Hi
New to this forum (or any forum), but needing somewhere to come and offload and seek advice.

My husband, who I have been with has Bipolar which I have always known and in general has been manageable. But nearly two weeks ago he had a breakdown, resulting in him self harming. I had to contact the police (happened during early hours of the morning) to pick him up and bring him to hospital where he stayed all day waiting for an assessment from the Crisis Team. In fairness to the Crisis Team they have been really good, offering support when needed.

Last weekend my husband expressed that he was finding it too difficult to cope being at home with us as a family (his eldest daughter is 13, our son is 2 and daughter is 6 months) and wanted to 'run off to Europe). The best option was for me and the kids to stay at my parents and him at home so he was safe but could focus on getting better.

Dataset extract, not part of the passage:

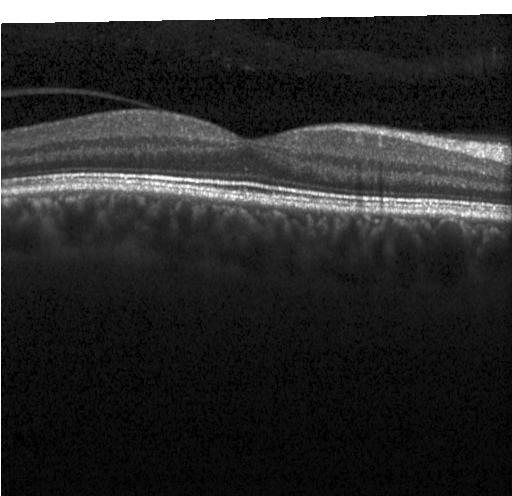

Macular scan, Heidelberg Spectralis, retinal OCT cross-section — The scan shows no evidence of CNV, DME, or drusen.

Well Wednesday, he decided that he'd had enough and wanted to end it. Instincts told me i had to get to him, and if i didn't he would have ended his life. Thankfully my husbands worker from Crisis was coming out that evening and he managed to talk to my husband and alleviate the situation, husband wanting us all home to get things back on track. So home we all came.

Friday, i had a bit of an emotional release and burst into tears. While comforting me,my husband turned around and said he felt nothing for me!!! The pain was immense. After much conversation he admitted that he feels numb about everyone, including his kids. Im scared that he will never love me again. I adore him, want to be with him, despite everything thats happened lately, but to hear he feels nothing for me has almost broken me.

Sorry for the rant, its hard to burden friends and family with this stuff because they don't fully understand.